Back in my youth ministry days I developed a tradition of including within each youth group gathering something that we called “Peaks and Pits.”  Each week we would go around the room and each person would share their peak – their high point of the last week; and then their pit – the worst moments of the past few days.  I discovered it was a great way of building community.  It invited the young people to share with their peers, in a safe and loving environment, what was happening in their lives so that we could enter into both their joy and their pain.  It allowed us to care for one another in a rather profound way.   “Weep with those who weep, rejoice with those who rejoice,” as the Apostle Paul put it.

I have to confess that this idea wasn’t original with me.  In fact, this exercise is commonly known as the Prayer of Examen and is typically credited to St. Ignatius of Loyola (1491-1556), who encouraged fellow followers to engage in the practice for developing a deeper level of spiritual sensitivity and for recognizing the presence of God throughout the day.

In its most basic form, this practice is simply looking back over the past day (or week or month, season or year), the big and small aspects and asking yourself, in an intentional and prayerful manner, two simple questions:

For what moment today am I most grateful? 

For what moment today am I least grateful?

There are other ways to ask the same questions: When did I feel most alive today? When did I feel life draining out of me? / When was I happiest today? When was I saddest? / When did I feel closest to God?
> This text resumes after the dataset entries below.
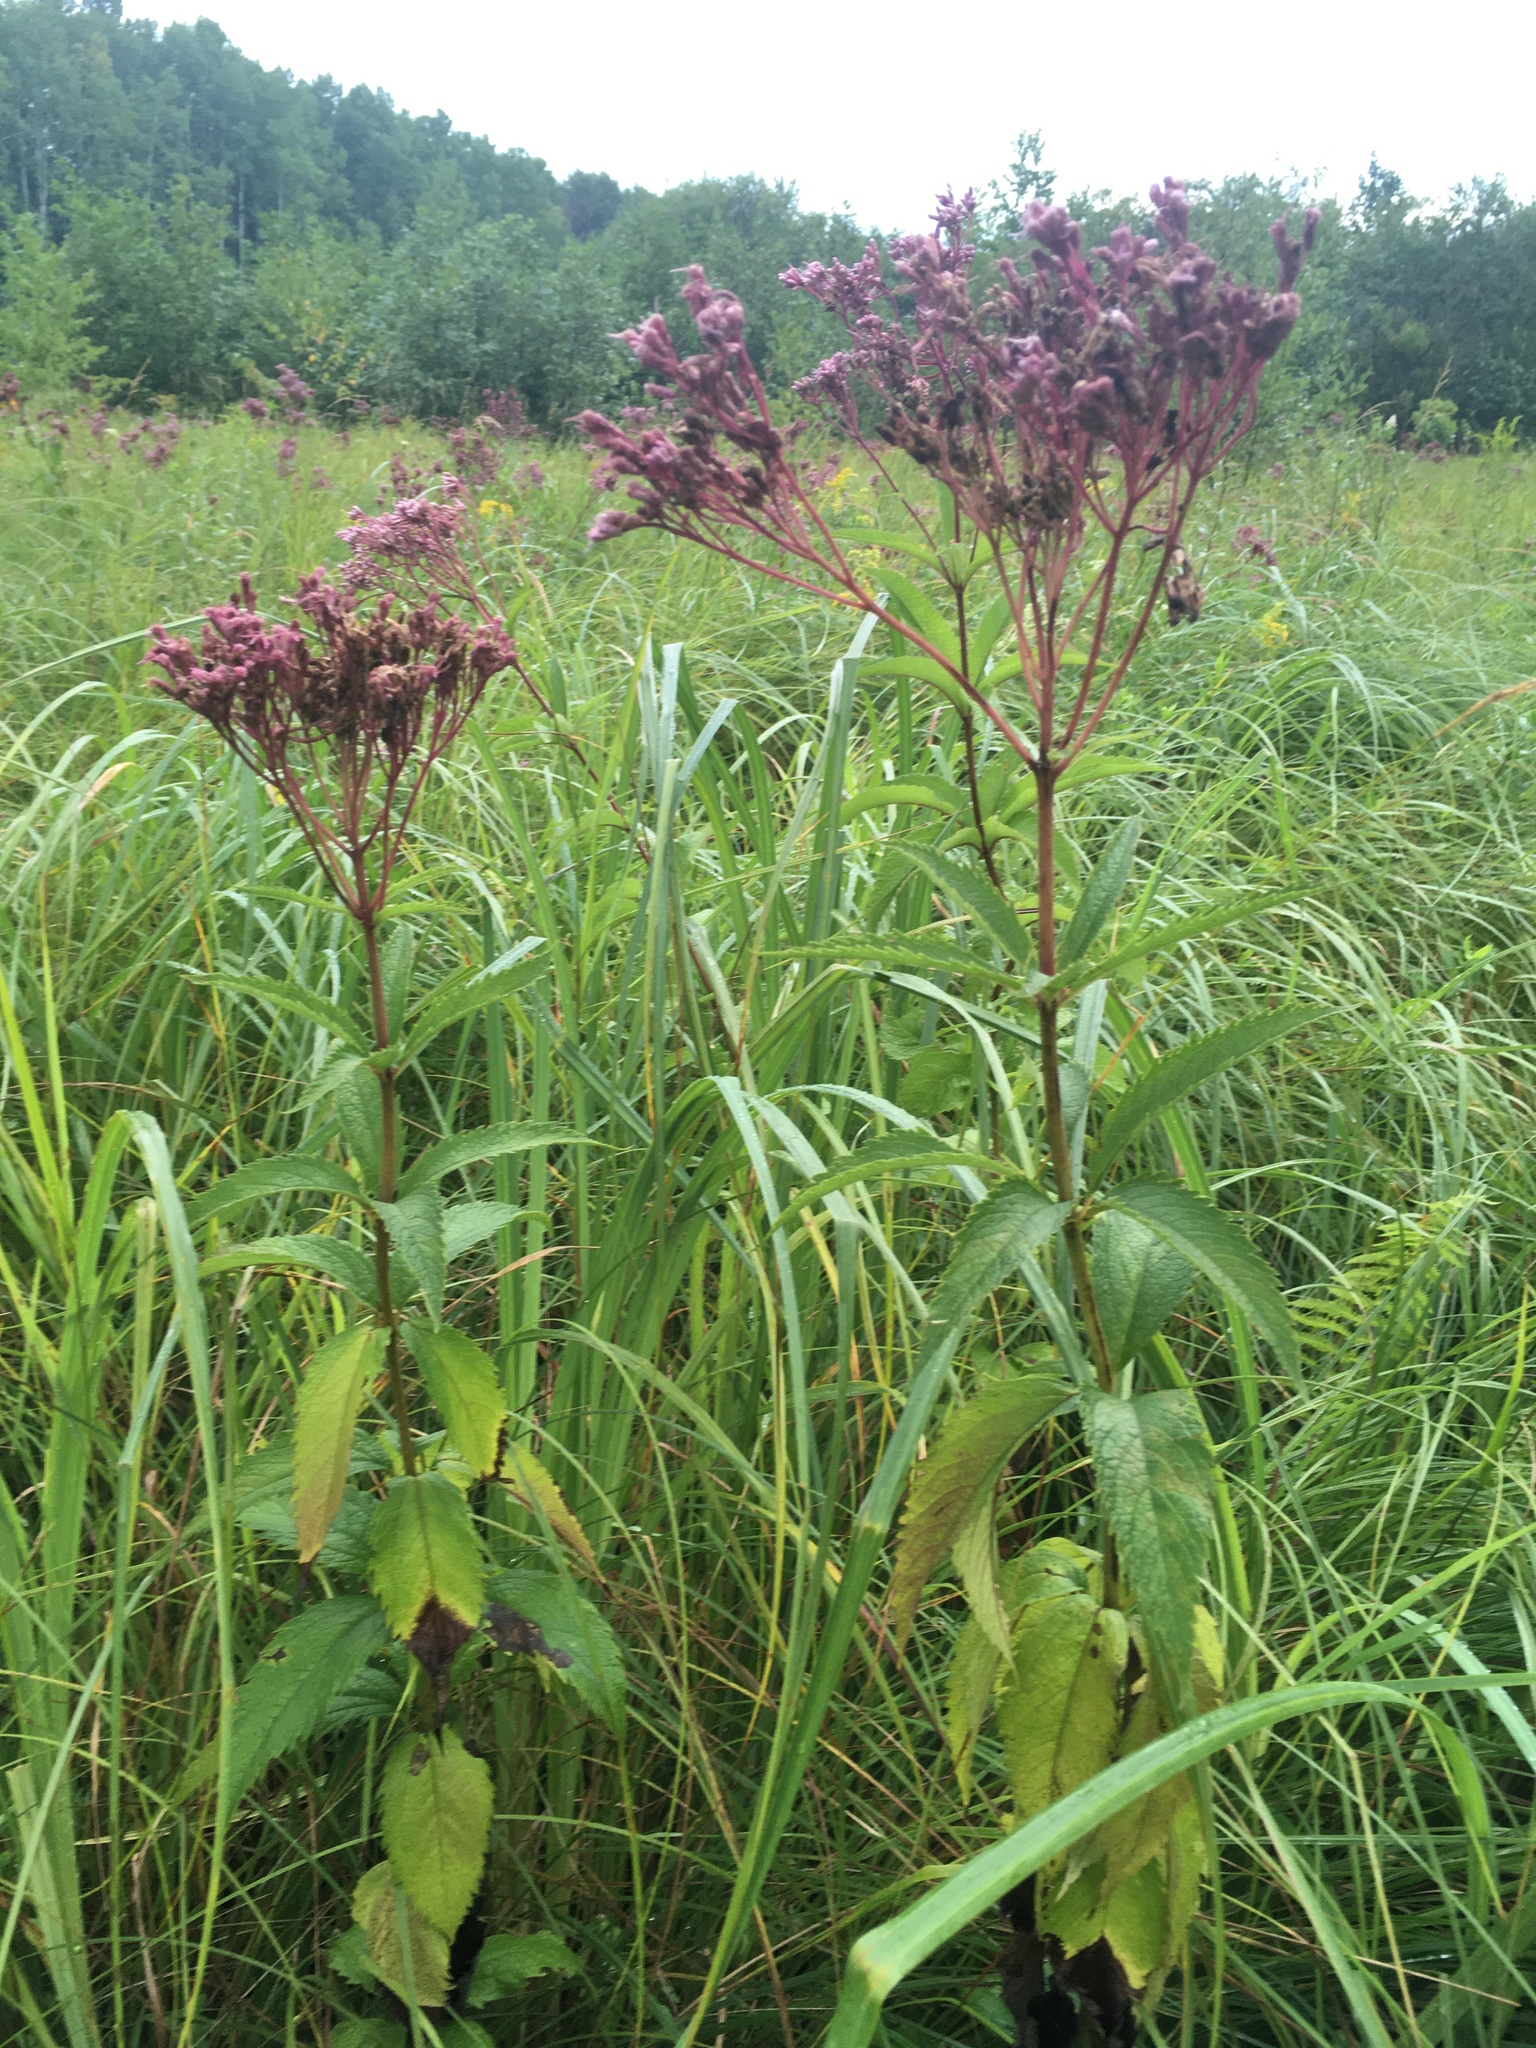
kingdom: Plantae
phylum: Tracheophyta
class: Magnoliopsida
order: Asterales
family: Asteraceae
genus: Eutrochium
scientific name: Eutrochium maculatum
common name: Spotted joe pye weed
When did I feel most disconnected from God?

As a family, we have incorporated this practice into our evening dinnertime.  As we are eating, we go around the table and share our ‘peaks and pits.’  It has become an important family ritual, and one of the great ways that we stay connected, especially as blended family.  The other night, after a rather long and stressful day, as we sat down for dinner, said a little prayer and started digging in, Kelli rather forcefully put her hands down on the table – startling the rest of us – and she said, “THIS!  This is my peak!  All of us here around this table.  This is what I’m most thankful for today.”  It was a moment of grace and gratitude.

During this season of Lent, we have been inviting one another to wake up and make space in our hearts for that which is holy; to remember that each moment is sacred, that each day of the journey holds the possibility for experiencing God’s abundant mercy. 

What about you?  What has been your peak in the last 24 hours?  What’s been your pit?  Where, in the last couple of weeks, have you felt most alive?  In what moment did you feel life draining out of you?  When did you feel closest to God?

As we open our hearts to all that is around us, may we discover that God is present in all of it, and may we discover moments of sacred grace everywhere we go, in nearly everything we do.